If you want to express that only flag is changed (and that the change has volatile effect(s)), then:

__asm__ __volatile__ ("" : "+m" (flag));

This tells GCC that flag is changed, not just an input to the asm like in <2>.

8
Peter Cordes On

@Lundin is correct that if (flag) flag = 0; isn't an atomic RMW, and wouldn't be even with volatile (still just separate atomic-load and atomic-store; an interrupt could happen between them.) See their answer for more about that, and that this seems like fundamentally wrong approach for some goals. Also, avoiding volatile only makes sense if you're replacing it with _Atomic; that's what Herb Sutter's 2009 article you linked was saying. Not that you should use plain variables and force memory access via barriers; that is fraught with peril, as compilers can invent loads or invent stores to non-atomic variables, and other less-obvious pitfalls. If you're going to roll your own atomics with inline asm, you need volatile; GCC and clang support that usage of volatile since it's what the Linux kernel does, as well as pre-C11 code.


Optimizing away g

The barrier isn't what blocks GCC from optimizing away g entirely. GCC misses this valid optimization when there's a function as simple as void func(){g++;} with no other code in the file, except the declarations.

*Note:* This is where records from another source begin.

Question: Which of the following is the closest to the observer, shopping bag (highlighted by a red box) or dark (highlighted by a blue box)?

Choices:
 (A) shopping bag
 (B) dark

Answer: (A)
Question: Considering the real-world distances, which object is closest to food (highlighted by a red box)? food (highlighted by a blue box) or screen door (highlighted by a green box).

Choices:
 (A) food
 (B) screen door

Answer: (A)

But g is be optimized away even with asm("" ::: "memory") if the C code that uses it won't produce a chain of different values across calls. Storing a constant is fine, and storing a constant after an increment is enough to make the increment a dead store. Perhaps GCC's heuristic for optimizing it away only considers a chain of a couple calls, and doesn't try to prove that nothing value-dependent happens?

#include <stdint.h>

//uint8_t flag;
static uint8_t g;

void func(void) {
  __asm__ __volatile__ ("" ::: "memory"); // <1>
    
    int tmp = g;
    g = tmp;
    ++g; g = 1;
    // g = tmp+1;  // without a later constant store to make it dead will make GCC miss the optimization

  __asm__ __volatile__ ("" ::: "memory");  // <1>

}

GCC12 -O3 output for AVR, on Godbolt:

func:
        ret

The "memory" clobber forces the compiler to assume that g's value could have changed, if it doesn't optimize it away. But it doesn't make all static variables in the compilation implicit inputs/outputs. The asm statement is implicitly volatile because it has no output operands.

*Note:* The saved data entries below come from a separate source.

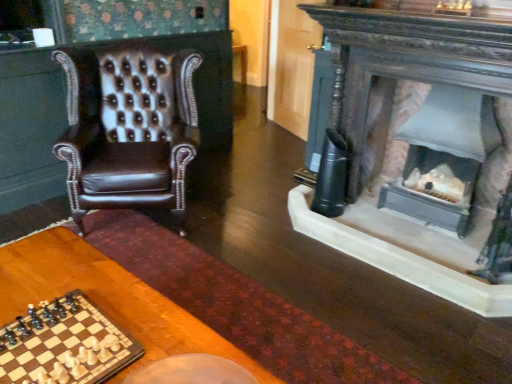
You are a GUI agent. You are given a task and a screenshot of the screen. Output one action in this format:
    pyautogui.click(x=<x>, y=<y>)
    Task: Click on the free point above wooden table at lower left (from a real-world perspective)
    This screenshot has height=384, width=512.
    Given the screenshot: What is the action you would take?
    pyautogui.click(x=90, y=292)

Telling the compiler that only flag was read+written should be equivalent. Except if g doesn't get optimized away, GCC can hoist the load of g out of the loop, only storing incremented values. (It misses the optimization of sinking the store out of the loop. That would be legal; the "+m"(flag) operand tells the compiler that flag was read + written so could have any value now, but without a "memory" clobber, the compiler can assume the asm statement didn't read or write any other state of the C abstract machine from registers or memory.

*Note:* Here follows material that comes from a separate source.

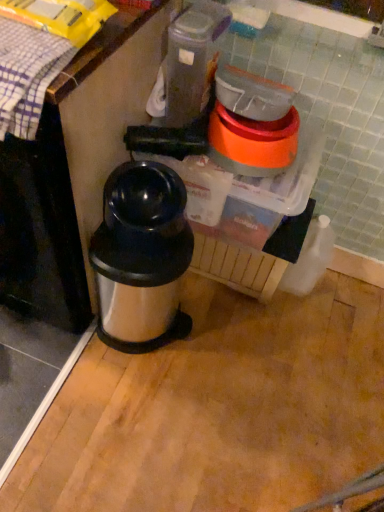
At what (x,y) coordinates should I click in order to perform the action: click on vacant space to the right of silver metallic thermos at center. Please return your answer as a coordinate pair (x, y). Image resolution: width=384 pixels, height=512 pixels. Looking at the image, I should click on (226, 340).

Your statement with an "=m" (flag) output-only operand is different: it tells the compiler that the old value of flag was irrelevant, not an input. So if it was unrolling the loop, any stores to flag before one of those asm statements would be a dead store.

(The asm statement is volatile so it does have to run it as many times as its reached in the abstract machine; it has to assume there might be side-effects like I/O to something that isn't a C variable. So the previous asm statements can't be removed as dead because of that, but only because of volatile.)